All this suggests that 2021 is already shaping up as one more dilly of an experience, isn’t it? You may be seeking an effective ameliorating/numbing agent to help with the angst, and here’s a tip. Try keeping the zydeco music cranked up all day and all night long, focusing on the catalogue of the immortal Jo-El Sonnier (link below.) Works for me -- up to a point.
- An epidemiological update issued Wednesday (01/13/21) by the World Health Organization illustrates how a lack of vigilance during the holiday season resulted in immediate consequences. Five million new Covid cases were reported last week, according to the WHO, reversing the previous two weeks of containment of disease spread. The organization’s Mike Ryan tells Reuters news agency: "Certainly in the northern hemisphere, particularly in Europe and North America we have seen that sort of perfect storm of the season: coldness, people going inside, increased social mixing and a combination of factors that have driven increased transmission in many, many countries." His comments were echoed by his WHO colleague, Maria Van Kerkhove, who cautions, "After the holidays, in some countries, the situation will get a lot worse before it gets better."
- Supplementing today’s disturbing news of the suicide of Dr. Dion of Granby, Que. (see previous item), new research from King's College in the U.K. indicates about half of active ICU staff may have PTSD, severe anxiety or problem drinking during the COVID-19 pandemic. The study was just published in Occupational Medicine. Prof. Neil Greenberg of King's College, who is the lead author, said: “Our results show a substantial burden of mental health symptoms being reported by ICU staff towards the end of the first wave in July and July 2020. The severity of symptoms we identified is highly likely to impair some ICU staffs ability to provide high-quality care as well as negatively impacting on their quality of life.”
- A new report due for publication in Perspectives on Psychological Science suggests that the efficacy of the new Covid-19 vaccines may be reduced by factors such as depression, stress, loneliness, and poor health behaviours. Lead author Annelise Madison of the Ohio State says, "Our new study sheds light on vaccine efficacy and how health behaviours and emotional stressors can alter the body's ability to develop an immune response. The trouble is that the pandemic in and of itself could be amplifying these risk factors."
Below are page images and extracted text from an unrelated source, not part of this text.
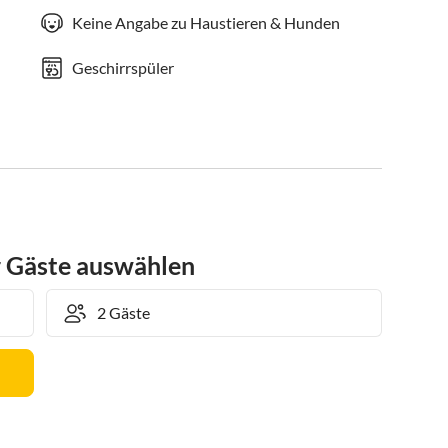
Keine Angabe zu Haustieren & Hunden
Geschirrspüler
r Gäste auswählen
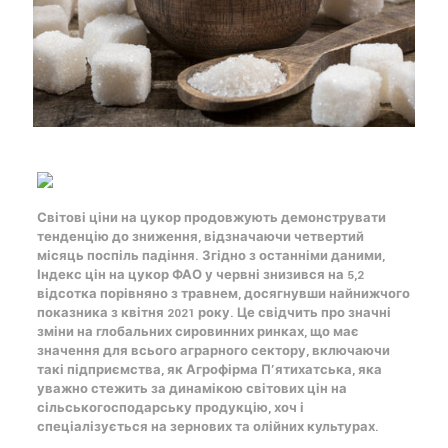
Світові ціни на цукор продовжують демонструвати
тенденцію до зниження, відзначаючи четвертий
місяць поспіль падіння. Згідно з останніми даними,
Індекс цін на цукор ФАО у червні знизився на 5,2
відсотка порівняно з травнем, досягнувши найнижчого
показника з квітня 2021 року. Це свідчить про значні
зміни на глобальних сировинних ринках, що має
значення для всього аграрного сектору, включаючи
такі підприємства, як Агрофірма П’ятихатська, яка
уважно стежить за динамікою світових цін на
сільськогосподарську продукцію, хоч і
спеціалізується на зернових та олійних культурах.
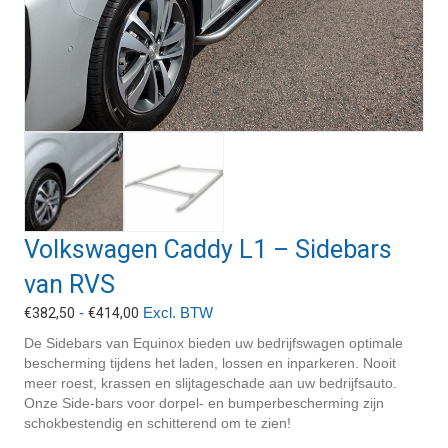
Volkswagen Caddy L1 – Sidebars
van RVS
Prijsklasse:
-
Excl. BTW
€
382,50
€
414,00
€382,50
De Sidebars van Equinox bieden uw bedrijfswagen optimale
tot
bescherming tijdens het laden, lossen en inparkeren. Nooit
€414,00
meer roest, krassen en slijtageschade aan uw bedrijfsauto.
Onze Side-bars voor dorpel- en bumperbescherming zijn
schokbestendig en schitterend om te zien!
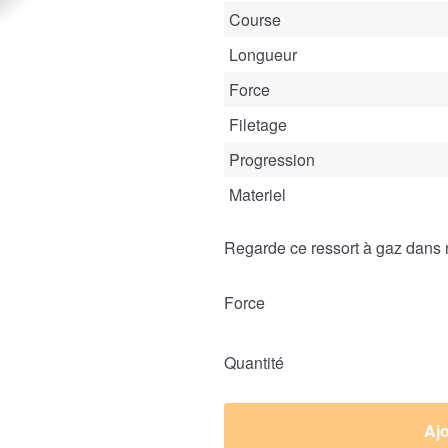
Course
Longueur
Force
Filetage
Progression
Materiel
Regarde ce ressort à gaz dans 
Force
Quantité
Ajo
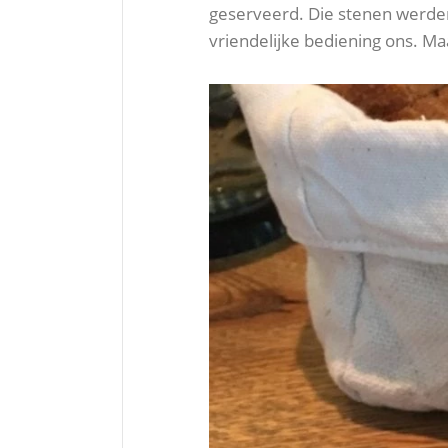
geserveerd. Die stenen werde
vriendelijke bediening ons. Maa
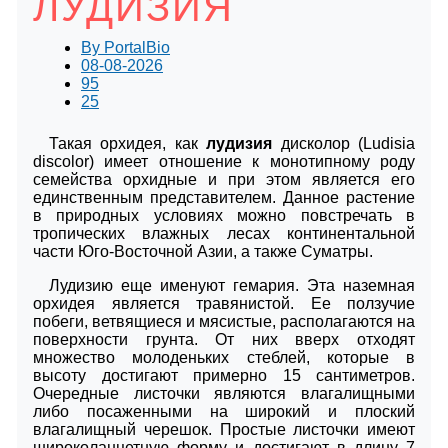
ЛУДИЗИЯ
By
PortalBio
08-08-2026
95
25
Такая орхидея, как
лудизия
дисколор (Ludisia
discolor) имеет отношение к монотипному роду
семейства орхидные и при этом является его
единственным представителем. Данное растение
в природных условиях можно повстречать в
тропических влажных лесах континентальной
части Юго-Восточной Азии, а также Суматры.
Лудизию еще именуют гемария. Эта наземная
орхидея является травянистой. Ее ползучие
побеги, ветвящиеся и мясистые, располагаются на
поверхности грунта. От них вверх отходят
множество молоденьких стеблей, которые в
высоту достигают примерно 15 сантиметров.
Очередные листочки являются влагалищными
либо посаженными на широкий и плоский
влагалищный черешок. Простые листочки имеют
широколанцетную форму и достигают в длину 7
- Because our labour-union agreement here at the CurveFlattener calls for publishing precisely one amusing item per annum featuring zombies, and to get it out of the way early in the year, here is that obligatory real-life burlesque. Research by Prof. John Johnson, of the psychology department at Penn State University, found that an individual's enjoyment of horror films may have better prepared them for the Covid-19 pandemic, in comparison with those who do not enjoy so-called frightening entertainment. The professor’s findings are published in the journal Personality and Individual Differences.